MVS
Pathophysiology: Asthma
community acquired
pneumonia | pulmonary embolism | pneumothorax | asthma
A.
Definition and Prevalence
Asthma is an episodic reactive airway disease characterized by inflammation
of the airways resulting in hyperresponsiveness, bronchoconstriction, and
infiltration of airways with inflammatory cells and edema fluid. Common
triggers to an attack include upper respiratory tract infections, common
allergens, irritants, exercise and various drugs, including NSAIDs. There
is often no identifiable trigger.
This condition is very common, especially in children, with estimates of
its prevalence ranging as high as 15% of the child population. Most children
with asthma improve significantly as they mature.
The exact etiology of asthma is unknown. However,
there is often a family history of atopy in affected individuals suggesting
a genetic component to this condition.
There are 2 types of asthma.
1) Extrinsic asthma is a type I hypersensitivity response that involves
IgE binding to mast cells. It is a childhood condition that most commonly
occurs in patients with a history of allergy
2) Intrinsic asthma is an adult conditon that is not associated with
a history of allergy. It may be accompanied by chronic bronchitis.
Asthma triad: asthma, ASA/NSAID sensitivity, nasal polyps
B.
Pathophysiology
The pathogenesis of asthma consits of a series of immediate and late immunologic
responses that are too detailed to describe completelely here.
Briefly, the immediate response consists of antigen binding to IgE
receptors on mast cells. The mast cells release either preformed or newly
generated mediators whose effects are bronchoconstriction, increased vascular
congestion and permeability with edema, and increased mucus secretion.
The late response involves the eosinophil recruitment (blocked by
corticosteroids), neutrophils, macrophages, and lymphocytes and cytokines.
| Bronchial smooth muscle hypertrophy resulting in airway wall thickening | |
| Bronchial submucosal and goblet cells hyperplasia contribute to increased airway resitance and atelectasis | |
| Mucus plugs (containing Curschmann's spirals, eosinophils, and Charcot-Leyden crystals) in the airways |
C.
Clinical Features
During an asthma attack, patients will experience dyspnea, coughing, wheezing
and anxiety. Patients are usually tachypneic and tachycardic. Pulsus paradoxus
is also a common finding. When an attack is not present, patients may exhibit
similar symptoms to an attack but to a lesser extent. However, in certain
cases, a cough, hoarseness or an inability to sleep may be the only symptoms.

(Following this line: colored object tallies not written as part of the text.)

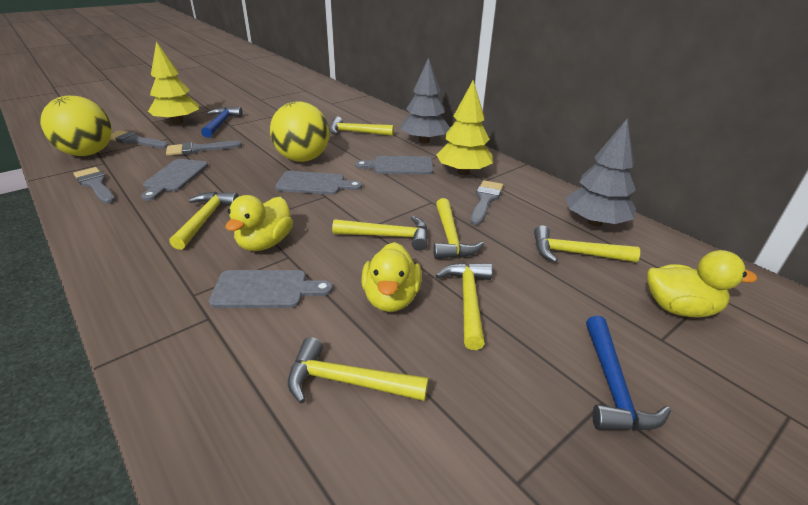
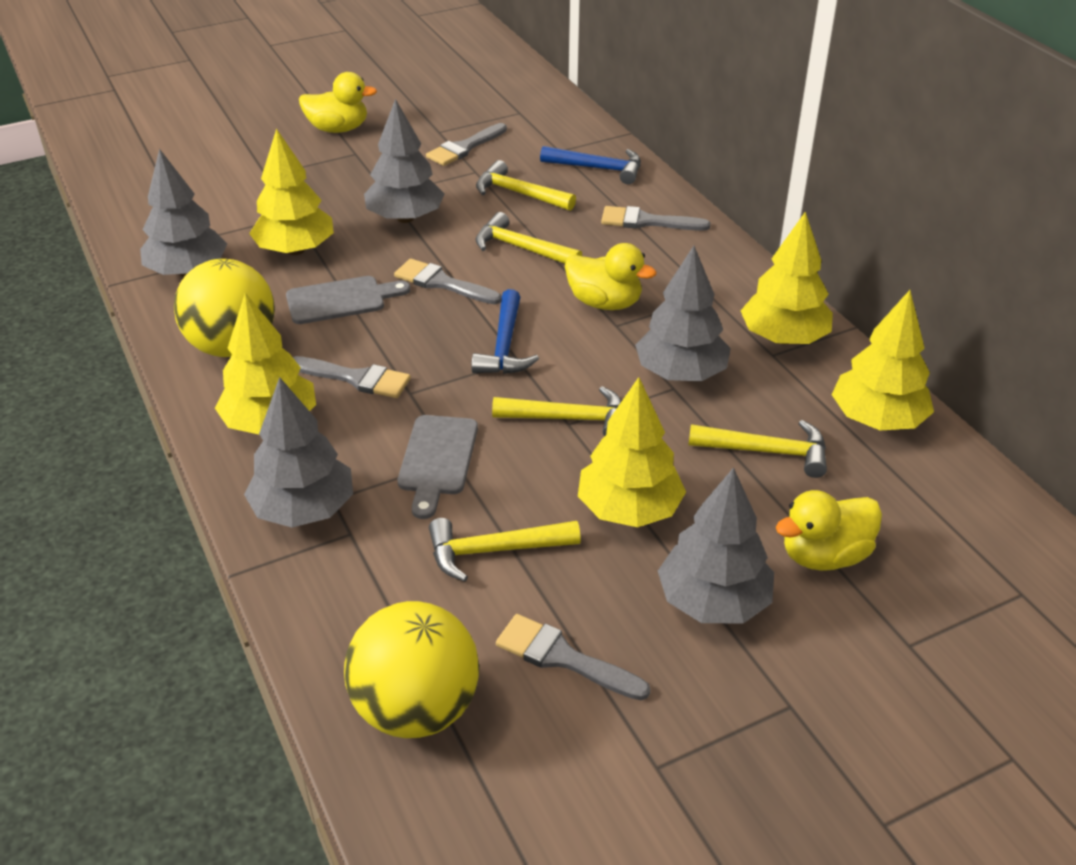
grey brush: 4 -> 5
grey cutting board: 4 -> 2
grey tree: 2 -> 5
yellow hammer: 7 -> 5
yellow tree: 2 -> 5

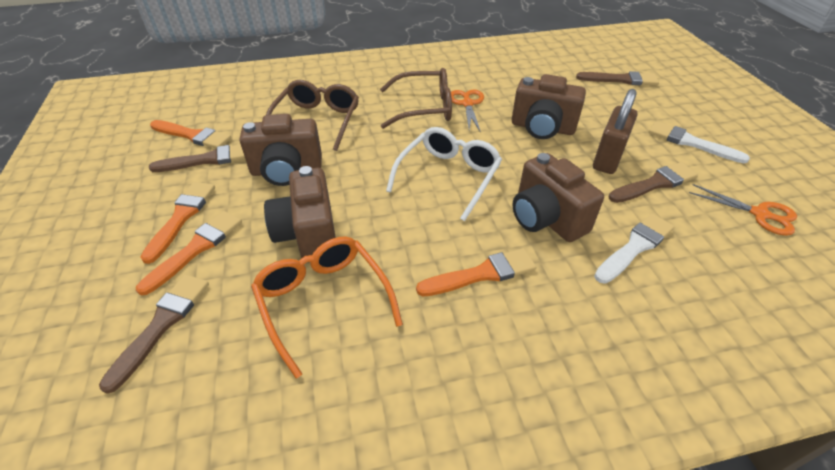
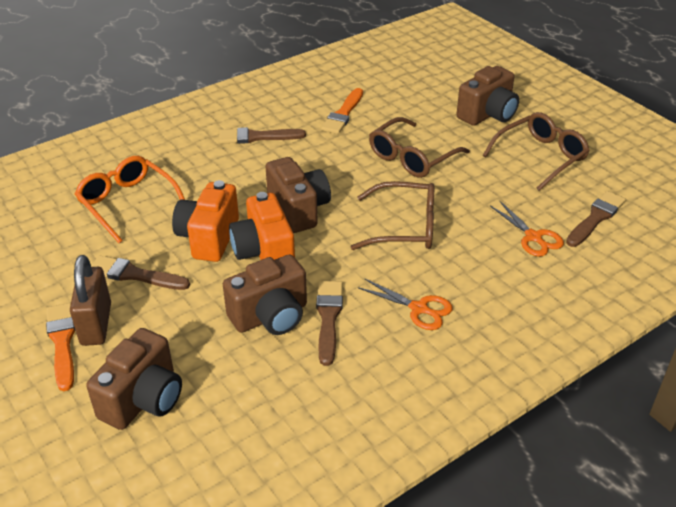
brown glasses: 2 -> 3
orange brush: 4 -> 2
orange camera: 0 -> 2
white brush: 2 -> 0
white glasses: 1 -> 0

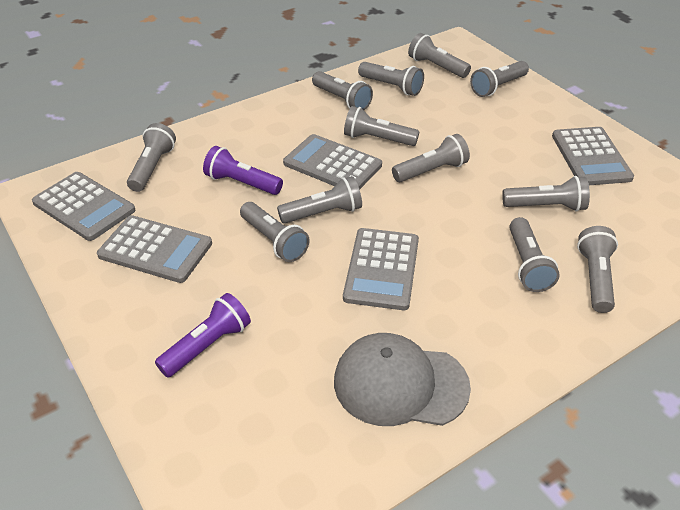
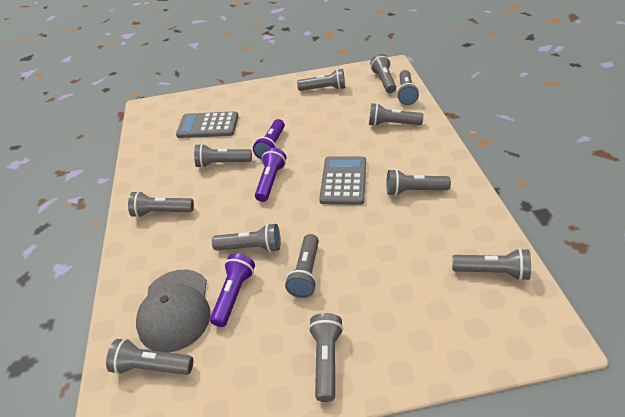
grey calculator: 5 -> 2
purple flashlight: 2 -> 3

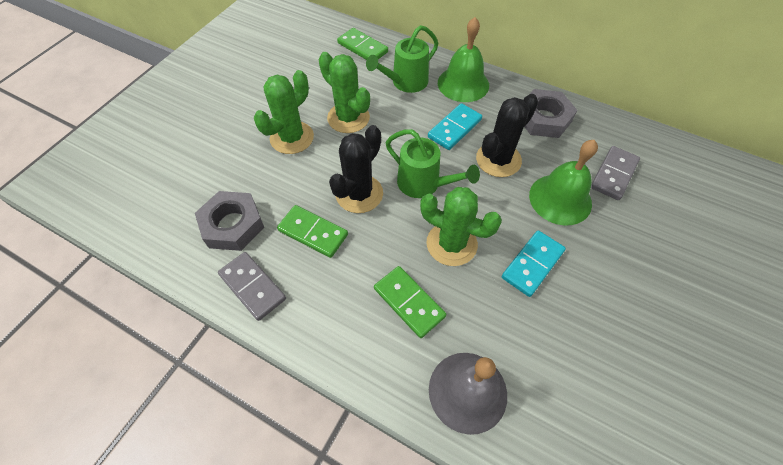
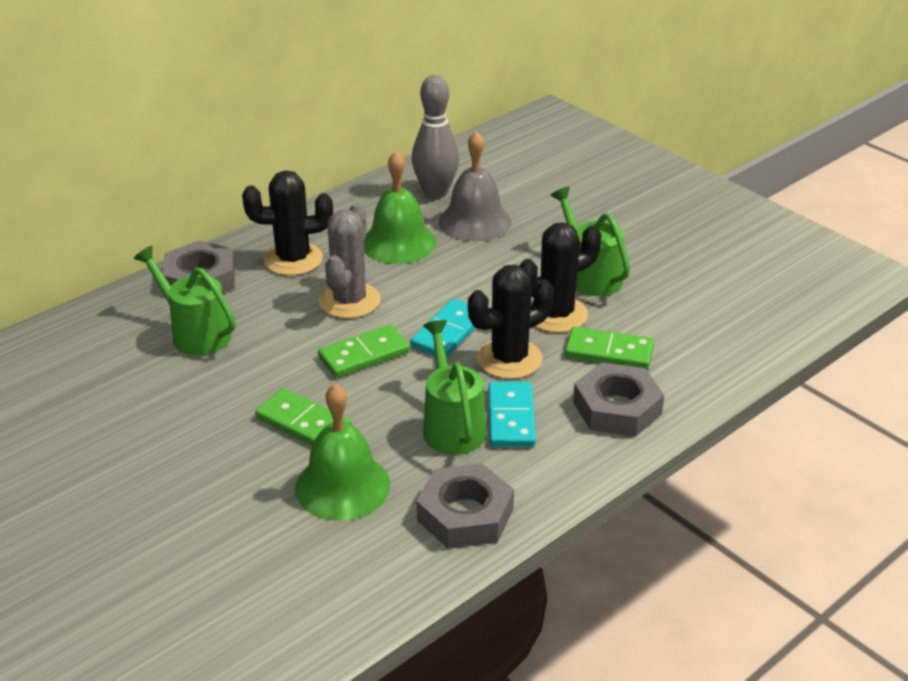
black cactus: 2 -> 3
green cactus: 3 -> 0
green watering can: 2 -> 3
grey bowling pin: 0 -> 1
grey cactus: 0 -> 1
grey domino: 2 -> 0
grey nut: 2 -> 3

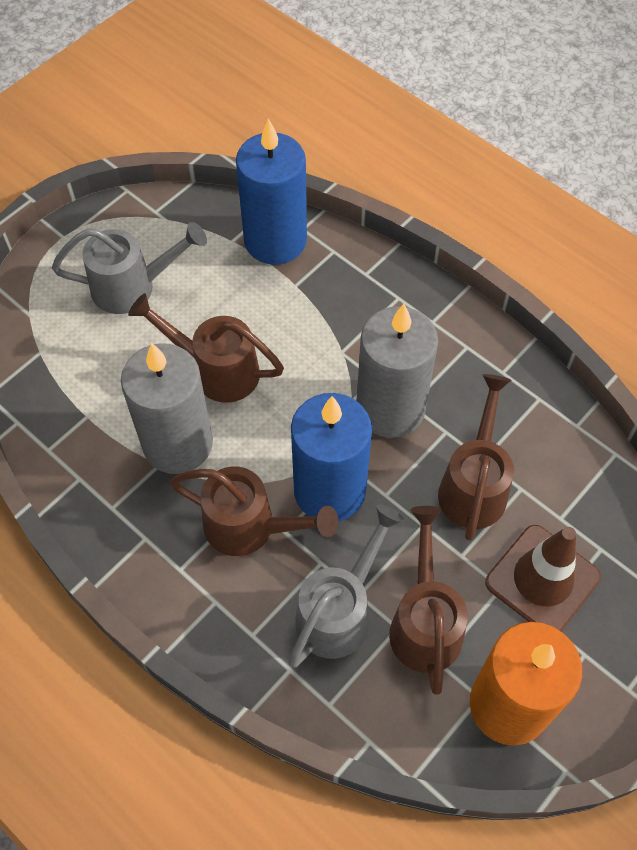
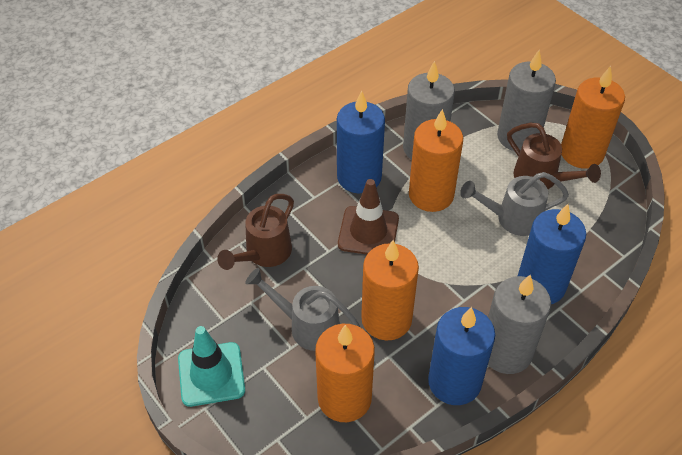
blue candle: 2 -> 3
brown watering can: 4 -> 2
grey candle: 2 -> 3
orange candle: 1 -> 4
turquoise traffic cone: 0 -> 1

In severe cases, the patient may present with status asthmaticus
which is defined as an attack of increased severity that is not responsive
to routine therapy. It is a dangerous presentation which may suddenly
become fatal. The patient usually has a hitory of increased bronchiodilator
use. Clinical signs of status asthmaticus are severe exacerbation, pulsus
paradoxus, accessory muscle aided breathing, diaphoresis, orthopnea, decreased
mental status, and fatigue. Hypoxemia is frequently present and may be accompanied
by respiratory and metabolic acidosis. These patients often must be intubated
and mechanically ventilated.
D. Diagnosis
Diagnosis relies very much history and physical exam. However, the following tests may confirm your diagnosis.
| pulmonary function tests (PFT) | decreased FVC, decreased FEV1, hyperinflation that improves with bronchodilator, increased RV, TLC, and lung compliance |
| specialized PFT | eg cold air challenge, portable peak flow measurement |
| CXR | large mucus plugs, hyperinflation, pneumothorax caused by rupture of alveolar tissue by high intraalveolar pressure |
| pulse oxymetry | hypoxemia |
| ABG | done if venous PCO2 < 50 mmHG, decreased mental status, deterioration despite treatment, peak flow < 30% predicted, O2 sat < 90% on 100% oxygen |
E. Management
Control of asthma is defined as:
1) minimization of symptoms, ideally none
2) ability to conduct normal activities of daily living
3) use of inhaled beta-agonist to no more than twice per day, ideally none
4) normal or near normal airflow rates at rest
5) normal airflow rates after use of inhaled beta-agonist
6) daily variations in PEFR (peak expiratory flow rate) < 20%, ideally
< 10%
7) minimal side effects from treatment
The principle classes of agents used to treat asthma are:
| bronchodilators | beta-agonists, xanthines |
| prophylactic agents | sodium cromoglycate (Intal), corticosteroids |
| other | inhaled ipratrpium bromide ketotifen inhaled nedocromil sodium H1 antagonists leukotriene D4 receptor antagonists |
The current mainly therapy of asthma consist of inhaled beta-agonist
and inhaled corticosteroids.
In the acute emergency department setting, therapy is aimed at relieving
hypoxemia, airflow limitation, and airway inflammation. In addition, acute
management also tries to avoid toxicity from overdose with bronchodilator.